[Records from a data source]
[Start of section]

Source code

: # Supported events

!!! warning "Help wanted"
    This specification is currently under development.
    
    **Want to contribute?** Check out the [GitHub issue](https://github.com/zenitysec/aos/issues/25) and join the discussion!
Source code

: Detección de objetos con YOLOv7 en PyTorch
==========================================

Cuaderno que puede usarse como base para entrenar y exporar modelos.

[End of section]

Each of the records is to be written out again without alteration.

▶ **Exercise answer**:
Source code

: # Supported events

!!! warning "Help wanted"
    This specification is currently under development.
    
    **Want to contribute?** Check out the [GitHub issue](https://github.com/zenitysec/aos/issues/25) and join the discussion!
Source code

: Detección de objetos con YOLOv7 en PyTorch
==========================================

Cuaderno que puede usarse como base para entrenar y exporar modelos.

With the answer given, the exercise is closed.